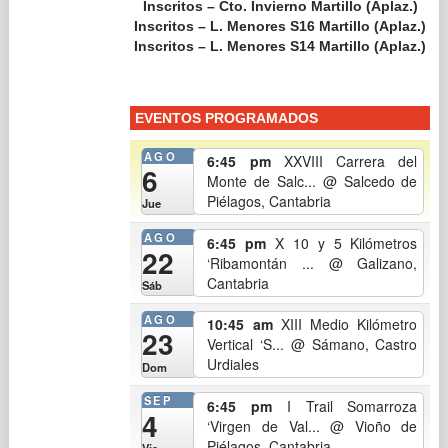
4
‘Virgen de Val...
@ Vioño de
Piélagos, Cantabria
Vie
SEP
8:45 am
XLVI 100 y 50
5
Kilómetros + VI 24...
@
Santander, Cantabria
Sáb
SEP
5:45 pm
XXXIX Medio Maratón
12
Bajo Pas-Ayu...
@ Oruña de
Piélagos, Cantabria
Sáb
SEP
10:45 am
III Medio Kilómetro
27
Vertical ‘El...
@ Sámano, Castro
Urdiales
Dom
Ver Calendario
RESULTADOS
RESULTADOS 2026
RESULTADOS 2025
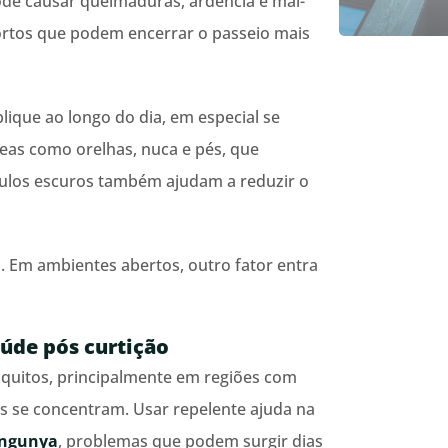
de causar queimaduras, ardência e mal-
fortos que podem encerrar o passeio mais
plique ao longo do dia, em especial se
eas como orelhas, nuca e pés, que
culos escuros também ajudam a reduzir o
. Em ambientes abertos, outro fator entra
aúde pós curtição
quitos, principalmente em regiões com
s se concentram. Usar repelente ajuda na
ungunya
, problemas que podem surgir dias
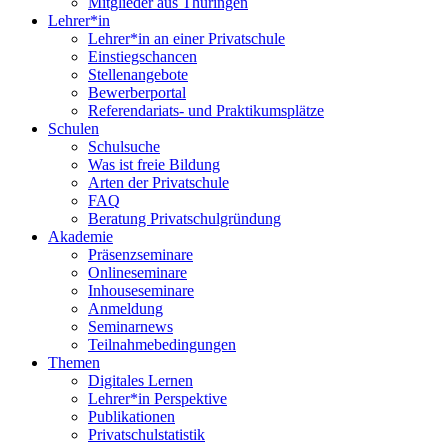
Mitglieder aus Thüringen
Lehrer*in
Lehrer*in an einer Privatschule
Einstiegschancen
Stellenangebote
Bewerberportal
Referendariats- und Praktikumsplätze
Schulen
Schulsuche
Was ist freie Bildung
Arten der Privatschule
FAQ
Beratung Privatschulgründung
Akademie
Präsenzseminare
Onlineseminare
Inhouseseminare
Anmeldung
Seminarnews
Teilnahmebedingungen
Themen
Digitales Lernen
Lehrer*in Perspektive
Publikationen
Privatschulstatistik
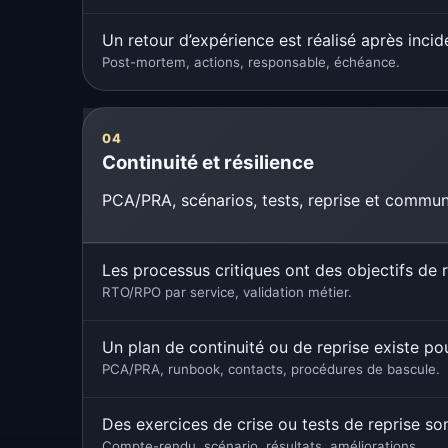
Un retour d’expérience est réalisé après incid
Post-mortem, actions, responsable, échéance.
04
Continuité et résilience
PCA/PRA, scénarios, tests, reprise et communi
Les processus critiques ont des objectifs de r
RTO/RPO par service, validation métier.
Un plan de continuité ou de reprise existe pou
PCA/PRA, runbook, contacts, procédures de bascule.
Des exercices de crise ou tests de reprise son
Compte-rendu, scénario, résultats, améliorations.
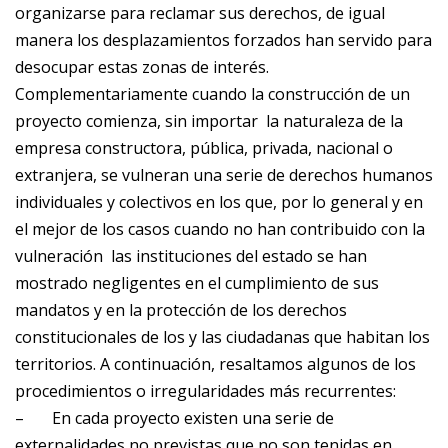
organizarse para reclamar sus derechos, de igual
manera los desplazamientos forzados han servido para
desocupar estas zonas de interés.
Complementariamente cuando la construcción de un
proyecto comienza, sin importar la naturaleza de la
empresa constructora, pública, privada, nacional o
extranjera, se vulneran una serie de derechos humanos
individuales y colectivos en los que, por lo general y en
el mejor de los casos cuando no han contribuido con la
vulneración las instituciones del estado se han
mostrado negligentes en el cumplimiento de sus
mandatos y en la protección de los derechos
constitucionales de los y las ciudadanas que habitan los
territorios. A continuación, resaltamos algunos de los
procedimientos o irregularidades más recurrentes:
–
En cada proyecto existen una serie de
externalidades no previstas que no son tenidas en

===============

Extract the lines from the beginning through the line containing "RESULTADOS 2025", inclusive, and omit the pictures from your answer.

4
‘Virgen de Val...
@ Vioño de
Piélagos, Cantabria
Vie
SEP
8:45 am
XLVI 100 y 50
5
Kilómetros + VI 24...
@
Santander, Cantabria
Sáb
SEP
5:45 pm
XXXIX Medio Maratón
12
Bajo Pas-Ayu...
@ Oruña de
Piélagos, Cantabria
Sáb
SEP
10:45 am
III Medio Kilómetro
27
Vertical ‘El...
@ Sámano, Castro
Urdiales
Dom
Ver Calendario
RESULTADOS
RESULTADOS 2026
RESULTADOS 2025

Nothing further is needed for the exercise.